What could a GetYourGuide “defense position” strategy look like?
May 16th, 2022
Does GetYourGuide need to make a strategy correction as a result of the recent downturn the global macro market position for VC backed and stock market listed startups? Only they and their backers know.
SoftBank, one of GetYourGuide’s major backers, is certainly suggesting that SoftBank should take a “defense position” following a 27 billion USD loss.
So, we, SoftBank, should be taking a defense position. There are two things in defense mode. One, continued monetization so we have enough cash position, and for the new investment activities, we’d like to make sure to keep stricter investment criteria,” Softbank founder Masayoshi Son said.
Does this mean GetYourGuide needs to follow their investors lead and take a “defense position”? Maybe…
If a correction needs to be made, what would I suggest if I was in the leadership team at GetYourGuide?
This proposal is a significant change, however similar to a change that Expedia has already made (for Expedia as a result of weak trading related to COVID), i.e. industry precedent is set although motivated by different reasons:
- Cease all tour & activity contracting & connectivity (but keep attraction contracting & connectivity)
- Import & retail non-attraction products via Viator (like Expedia now is)
- Cut GetYourGuide headcount removing all non-attraction supply connectivity engineers & non-attraction supply contracting commercial executives. This buys more time while still presenting exactly the same overall product to consumers & distribution partners
- Double down on GetYourGuide Originals
GetYourGuide Originals has always been a long term aim. From 2019…
“Reck believes that in three to four years’ time, GetYourGuide Originals will form 50% of the company’s net revenues”
I totally believe in the the GetYourGuide Originals mission, although I would follow a different execution approach than currently taken. It needs some focus to deliver on Johannes Reck’s expected traction and this new “defense position” gives it the necessary company wide focus.
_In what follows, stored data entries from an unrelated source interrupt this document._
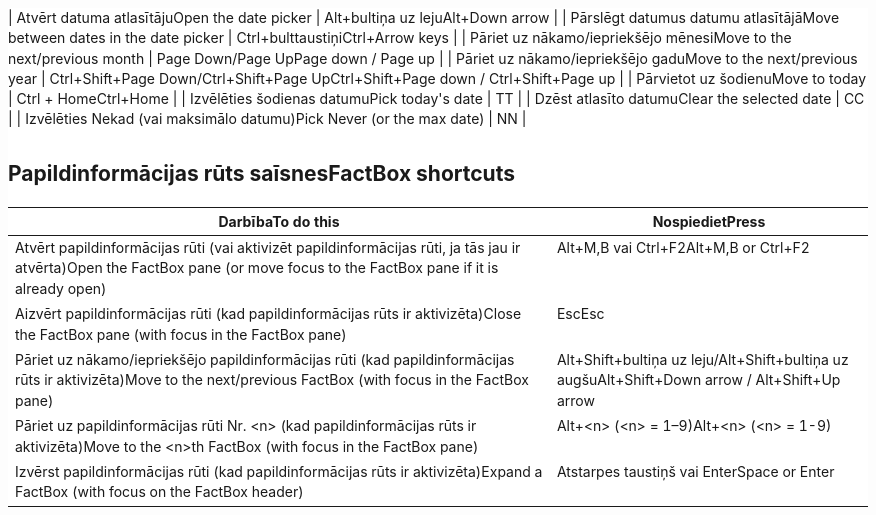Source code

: | <span data-ttu-id="7eaa3-139">Atvērt datuma atlasītāju</span><span class="sxs-lookup"><span data-stu-id="7eaa3-139">Open the date picker</span></span>                  | <span data-ttu-id="7eaa3-140">Alt+bultiņa uz leju</span><span class="sxs-lookup"><span data-stu-id="7eaa3-140">Alt+Down arrow</span></span>                            |
| <span data-ttu-id="7eaa3-141">Pārslēgt datumus datumu atlasītājā</span><span class="sxs-lookup"><span data-stu-id="7eaa3-141">Move between dates in the date picker</span></span> | <span data-ttu-id="7eaa3-142">Ctrl+bulttaustiņi</span><span class="sxs-lookup"><span data-stu-id="7eaa3-142">Ctrl+Arrow keys</span></span>                           |
| <span data-ttu-id="7eaa3-143">Pāriet uz nākamo/iepriekšējo mēnesi</span><span class="sxs-lookup"><span data-stu-id="7eaa3-143">Move to the next/previous month</span></span>       | <span data-ttu-id="7eaa3-144">Page Down/Page Up</span><span class="sxs-lookup"><span data-stu-id="7eaa3-144">Page down / Page up</span></span>                       |
| <span data-ttu-id="7eaa3-145">Pāriet uz nākamo/iepriekšējo gadu</span><span class="sxs-lookup"><span data-stu-id="7eaa3-145">Move to the next/previous year</span></span>        | <span data-ttu-id="7eaa3-146">Ctrl+Shift+Page Down/Ctrl+Shift+Page Up</span><span class="sxs-lookup"><span data-stu-id="7eaa3-146">Ctrl+Shift+Page down / Ctrl+Shift+Page up</span></span> |
| <span data-ttu-id="7eaa3-147">Pārvietot uz šodienu</span><span class="sxs-lookup"><span data-stu-id="7eaa3-147">Move to today</span></span>                         | <span data-ttu-id="7eaa3-148">Ctrl + Home</span><span class="sxs-lookup"><span data-stu-id="7eaa3-148">Ctrl+Home</span></span>                                 |
| <span data-ttu-id="7eaa3-149">Izvēlēties šodienas datumu</span><span class="sxs-lookup"><span data-stu-id="7eaa3-149">Pick today's date</span></span>                     | <span data-ttu-id="7eaa3-150">T</span><span class="sxs-lookup"><span data-stu-id="7eaa3-150">T</span></span>                                         |
| <span data-ttu-id="7eaa3-151">Dzēst atlasīto datumu</span><span class="sxs-lookup"><span data-stu-id="7eaa3-151">Clear the selected date</span></span>               | <span data-ttu-id="7eaa3-152">C</span><span class="sxs-lookup"><span data-stu-id="7eaa3-152">C</span></span>                                         |
| <span data-ttu-id="7eaa3-153">Izvēlēties Nekad (vai maksimālo datumu)</span><span class="sxs-lookup"><span data-stu-id="7eaa3-153">Pick Never (or the max date)</span></span>          | <span data-ttu-id="7eaa3-154">N</span><span class="sxs-lookup"><span data-stu-id="7eaa3-154">N</span></span>                                         |

## <a name="factbox-shortcuts"></a><span data-ttu-id="7eaa3-155">Papildinformācijas rūts saīsnes</span><span class="sxs-lookup"><span data-stu-id="7eaa3-155">FactBox shortcuts</span></span>

| <span data-ttu-id="7eaa3-156">Darbība</span><span class="sxs-lookup"><span data-stu-id="7eaa3-156">To do this</span></span>                                                                      | <span data-ttu-id="7eaa3-157">Nospiediet</span><span class="sxs-lookup"><span data-stu-id="7eaa3-157">Press</span></span>                                     |
|---------------------------------------------------------------------------------|-------------------------------------------|
| <span data-ttu-id="7eaa3-158">Atvērt papildinformācijas rūti (vai aktivizēt papildinformācijas rūti, ja tās jau ir atvērta)</span><span class="sxs-lookup"><span data-stu-id="7eaa3-158">Open the FactBox pane (or move focus to the FactBox pane if it is already open)</span></span> | <span data-ttu-id="7eaa3-159">Alt+M,B vai Ctrl+F2</span><span class="sxs-lookup"><span data-stu-id="7eaa3-159">Alt+M,B or Ctrl+F2</span></span>                        |
| <span data-ttu-id="7eaa3-160">Aizvērt papildinformācijas rūti (kad papildinformācijas rūts ir aktivizēta)</span><span class="sxs-lookup"><span data-stu-id="7eaa3-160">Close the FactBox pane (with focus in the FactBox pane)</span></span>                         | <span data-ttu-id="7eaa3-161">Esc</span><span class="sxs-lookup"><span data-stu-id="7eaa3-161">Esc</span></span>                                       |
| <span data-ttu-id="7eaa3-162">Pāriet uz nākamo/iepriekšējo papildinformācijas rūti (kad papildinformācijas rūts ir aktivizēta)</span><span class="sxs-lookup"><span data-stu-id="7eaa3-162">Move to the next/previous FactBox (with focus in the FactBox pane)</span></span>              | <span data-ttu-id="7eaa3-163">Alt+Shift+bultiņa uz leju/Alt+Shift+bultiņa uz augšu</span><span class="sxs-lookup"><span data-stu-id="7eaa3-163">Alt+Shift+Down arrow / Alt+Shift+Up arrow</span></span> |
| <span data-ttu-id="7eaa3-164">Pāriet uz papildinformācijas rūti Nr. &lt;n&gt; (kad papildinformācijas rūts ir aktivizēta)</span><span class="sxs-lookup"><span data-stu-id="7eaa3-164">Move to the &lt;n&gt;th FactBox (with focus in the FactBox pane)</span></span>                | <span data-ttu-id="7eaa3-165">Alt+&lt;n&gt; (&lt;n&gt; = 1–9)</span><span class="sxs-lookup"><span data-stu-id="7eaa3-165">Alt+&lt;n&gt; (&lt;n&gt; = 1-9)</span></span>           |
| <span data-ttu-id="7eaa3-166">Izvērst papildinformācijas rūti (kad papildinformācijas rūts ir aktivizēta)</span><span class="sxs-lookup"><span data-stu-id="7eaa3-166">Expand a FactBox (with focus on the FactBox header)</span></span>                             | <span data-ttu-id="7eaa3-167">Atstarpes taustiņš vai Enter</span><span class="sxs-lookup"><span data-stu-id="7eaa3-167">Space or Enter</span></span>                            |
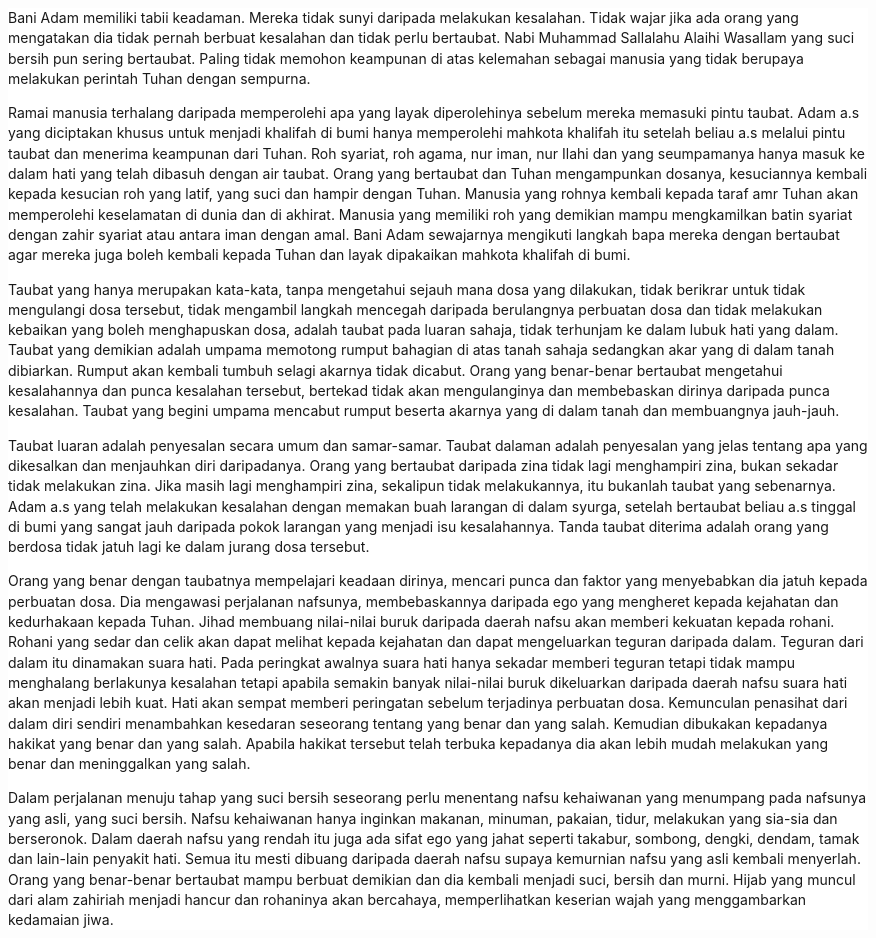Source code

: Bani Adam memiliki tabii keadaman. Mereka tidak sunyi daripada melakukan kesalahan. Tidak wajar jika ada orang yang mengatakan dia tidak pernah berbuat kesalahan dan tidak perlu bertaubat. Nabi Muhammad Sallalahu Alaihi Wasallam yang suci bersih pun sering bertaubat. Paling tidak memohon keampunan di atas kelemahan sebagai manusia yang tidak berupaya melakukan perintah Tuhan dengan sempurna.

Ramai manusia terhalang daripada memperolehi apa yang layak diperolehinya sebelum mereka memasuki pintu taubat. Adam a.s yang diciptakan khusus untuk menjadi khalifah di bumi hanya memperolehi mahkota khalifah itu setelah beliau a.s melalui pintu taubat dan menerima keampunan dari Tuhan. Roh syariat, roh agama, nur iman, nur Ilahi dan yang seumpamanya hanya masuk ke dalam hati yang telah dibasuh dengan air taubat. Orang yang bertaubat dan Tuhan mengampunkan dosanya, kesuciannya kembali kepada kesucian roh yang latif, yang suci dan hampir dengan Tuhan. Manusia yang rohnya kembali kepada taraf amr Tuhan akan memperolehi keselamatan di dunia dan di akhirat. Manusia yang memiliki roh yang demikian mampu mengkamilkan batin syariat dengan zahir syariat atau antara iman dengan amal. Bani Adam sewajarnya mengikuti langkah bapa mereka dengan bertaubat agar mereka juga boleh kembali kepada Tuhan dan layak dipakaikan mahkota khalifah di bumi.

Taubat yang hanya merupakan kata-kata, tanpa mengetahui sejauh mana dosa yang dilakukan, tidak berikrar untuk tidak mengulangi dosa tersebut, tidak mengambil langkah mencegah daripada berulangnya perbuatan dosa dan tidak melakukan kebaikan yang boleh menghapuskan dosa, adalah taubat pada luaran sahaja, tidak terhunjam ke dalam lubuk hati yang dalam. Taubat yang demikian adalah umpama memotong rumput bahagian di atas tanah sahaja sedangkan akar yang di dalam tanah dibiarkan. Rumput akan kembali tumbuh selagi akarnya tidak dicabut. Orang yang benar-benar bertaubat mengetahui kesalahannya dan punca kesalahan tersebut, bertekad tidak akan mengulanginya dan membebaskan dirinya daripada punca kesalahan. Taubat yang begini umpama mencabut rumput beserta akarnya yang di dalam tanah dan membuangnya jauh-jauh.

Taubat luaran adalah penyesalan secara umum dan samar-samar. Taubat dalaman adalah penyesalan yang jelas tentang apa yang dikesalkan dan menjauhkan diri daripadanya. Orang yang bertaubat daripada zina tidak lagi menghampiri zina, bukan sekadar tidak melakukan zina. Jika masih lagi menghampiri zina, sekalipun tidak melakukannya, itu bukanlah taubat yang sebenarnya. Adam a.s yang telah melakukan kesalahan dengan memakan buah larangan di dalam syurga, setelah bertaubat beliau a.s tinggal di bumi yang sangat jauh daripada pokok larangan yang menjadi isu kesalahannya. Tanda taubat diterima adalah orang yang berdosa tidak jatuh lagi ke dalam jurang dosa tersebut.

Orang yang benar dengan taubatnya mempelajari keadaan dirinya, mencari punca dan faktor yang menyebabkan dia jatuh kepada perbuatan dosa. Dia mengawasi perjalanan nafsunya, membebaskannya daripada ego yang mengheret kepada kejahatan dan kedurhakaan kepada Tuhan. Jihad membuang nilai-nilai buruk daripada daerah nafsu akan memberi kekuatan kepada rohani. Rohani yang sedar dan celik akan dapat melihat kepada kejahatan dan dapat mengeluarkan teguran daripada dalam. Teguran dari dalam itu dinamakan suara hati. Pada peringkat awalnya suara hati hanya sekadar memberi teguran tetapi tidak mampu menghalang berlakunya kesalahan tetapi apabila semakin banyak nilai-nilai buruk dikeluarkan daripada daerah nafsu suara hati akan menjadi lebih kuat. Hati akan sempat memberi peringatan sebelum terjadinya perbuatan dosa. Kemunculan penasihat dari dalam diri sendiri menambahkan kesedaran seseorang tentang yang benar dan yang salah. Kemudian dibukakan kepadanya hakikat yang benar dan yang salah. Apabila hakikat tersebut telah terbuka kepadanya dia akan lebih mudah melakukan yang benar dan meninggalkan yang salah.

Dalam perjalanan menuju tahap yang suci bersih seseorang perlu menentang nafsu kehaiwanan yang menumpang pada nafsunya yang asli, yang suci bersih. Nafsu kehaiwanan hanya inginkan makanan, minuman, pakaian, tidur, melakukan yang sia-sia dan berseronok. Dalam daerah nafsu yang rendah itu juga ada sifat ego yang jahat seperti takabur, sombong, dengki, dendam, tamak dan lain-lain penyakit hati. Semua itu mesti dibuang daripada daerah nafsu supaya kemurnian nafsu yang asli kembali menyerlah. Orang yang benar-benar bertaubat mampu berbuat demikian dan dia kembali menjadi suci, bersih dan murni. Hijab yang muncul dari alam zahiriah menjadi hancur dan rohaninya akan bercahaya, memperlihatkan keserian wajah yang menggambarkan kedamaian jiwa.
As part of the agreement perhaps GetYourGuide distributes GetYourGuide Originals to Viator on an exclusive basis (i.e. Viator doesn’t run experiences themselves, and Viator only sources tour experiences (operated by major platforms) from GetYourGuide (and tour operators of course)
Where would this leave everyone?
Viator locks in the winning position as an independent OTA (now with significant long term Tripadvisor, Expedia & GetYourGuide deals), assisting them to become the “scaled category leader” (Steve Kaufer’s words), leading to a successful sub-IPO. (which would be good for the sector)
GetYourGuide locks in a differentiated position to Viator (locked in as a result of the exclusivity agreement on running their own tours), perhaps leading them to be able to IPO. (which would be good for the sector)
In the end, the OTA face off is a battle that no one can outright win currently. One company makes a move, the other counters. This, by shifting these two OTAs to differentiated roadmaps, gets them both to IPO, trading on ground they are each comfortable on.
- Viator continues to sub-IPO (S-1 already filed with the US SEC)
- The pressure ramps up on GetYourGuide to IPO
- When GetYourGuide and Viator IPO, both will be quarterly measured on a direct comparison with each other, as both will be on the same business model using the same product suppliers. This will be challenging for both parties
i.e. both Viator and GetYourGuide should be similarly motivated to assist GetYourGuide to take this “defense position” as it is better for both of them.